---------- EXERCISE MATERIALS ----------
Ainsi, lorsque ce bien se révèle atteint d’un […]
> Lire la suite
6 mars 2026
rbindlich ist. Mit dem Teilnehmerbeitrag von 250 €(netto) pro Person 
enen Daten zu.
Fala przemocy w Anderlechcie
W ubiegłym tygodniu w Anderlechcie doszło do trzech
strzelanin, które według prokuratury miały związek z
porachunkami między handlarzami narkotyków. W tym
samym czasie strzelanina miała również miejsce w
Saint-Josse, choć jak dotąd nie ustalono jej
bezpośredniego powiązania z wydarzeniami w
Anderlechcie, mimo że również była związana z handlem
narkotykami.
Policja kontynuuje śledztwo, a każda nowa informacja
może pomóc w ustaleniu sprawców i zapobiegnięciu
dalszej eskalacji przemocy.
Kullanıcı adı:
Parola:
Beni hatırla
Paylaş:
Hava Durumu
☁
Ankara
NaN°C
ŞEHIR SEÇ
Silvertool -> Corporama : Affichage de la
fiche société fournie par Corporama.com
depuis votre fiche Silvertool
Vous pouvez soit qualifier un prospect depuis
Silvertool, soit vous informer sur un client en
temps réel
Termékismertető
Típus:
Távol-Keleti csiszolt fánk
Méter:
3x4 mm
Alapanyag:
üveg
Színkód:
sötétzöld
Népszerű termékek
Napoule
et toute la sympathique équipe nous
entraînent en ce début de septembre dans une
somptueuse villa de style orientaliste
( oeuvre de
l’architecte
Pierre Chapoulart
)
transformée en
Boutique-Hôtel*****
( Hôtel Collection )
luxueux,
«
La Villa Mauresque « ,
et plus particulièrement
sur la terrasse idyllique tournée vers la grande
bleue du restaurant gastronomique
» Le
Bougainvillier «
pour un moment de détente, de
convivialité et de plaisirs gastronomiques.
----------
The complete listing is to be repeated word for word.

• [ANSWER TO THIS EXERCISE]:
Ainsi, lorsque ce bien se révèle atteint d’un […]
> Lire la suite
6 mars 2026
rbindlich ist. Mit dem Teilnehmerbeitrag von 250 €(netto) pro Person 
enen Daten zu.
Fala przemocy w Anderlechcie
W ubiegłym tygodniu w Anderlechcie doszło do trzech
strzelanin, które według prokuratury miały związek z
porachunkami między handlarzami narkotyków. W tym
samym czasie strzelanina miała również miejsce w
Saint-Josse, choć jak dotąd nie ustalono jej
bezpośredniego powiązania z wydarzeniami w
Anderlechcie, mimo że również była związana z handlem
narkotykami.
Policja kontynuuje śledztwo, a każda nowa informacja
może pomóc w ustaleniu sprawców i zapobiegnięciu
dalszej eskalacji przemocy.
Kullanıcı adı:
Parola:
Beni hatırla
Paylaş:
Hava Durumu
☁
Ankara
NaN°C
ŞEHIR SEÇ
Silvertool -> Corporama : Affichage de la
fiche société fournie par Corporama.com
depuis votre fiche Silvertool
Vous pouvez soit qualifier un prospect depuis
Silvertool, soit vous informer sur un client en
temps réel
Termékismertető
Típus:
Távol-Keleti csiszolt fánk
Méter:
3x4 mm
Alapanyag:
üveg
Színkód:
sötétzöld
Népszerű termékek
Napoule
et toute la sympathique équipe nous
entraînent en ce début de septembre dans une
somptueuse villa de style orientaliste
( oeuvre de
l’architecte
Pierre Chapoulart
)
transformée en
Boutique-Hôtel*****
( Hôtel Collection )
luxueux,
«
La Villa Mauresque « ,
et plus particulièrement
sur la terrasse idyllique tournée vers la grande
bleue du restaurant gastronomique
» Le
Bougainvillier «
pour un moment de détente, de
convivialité et de plaisirs gastronomiques.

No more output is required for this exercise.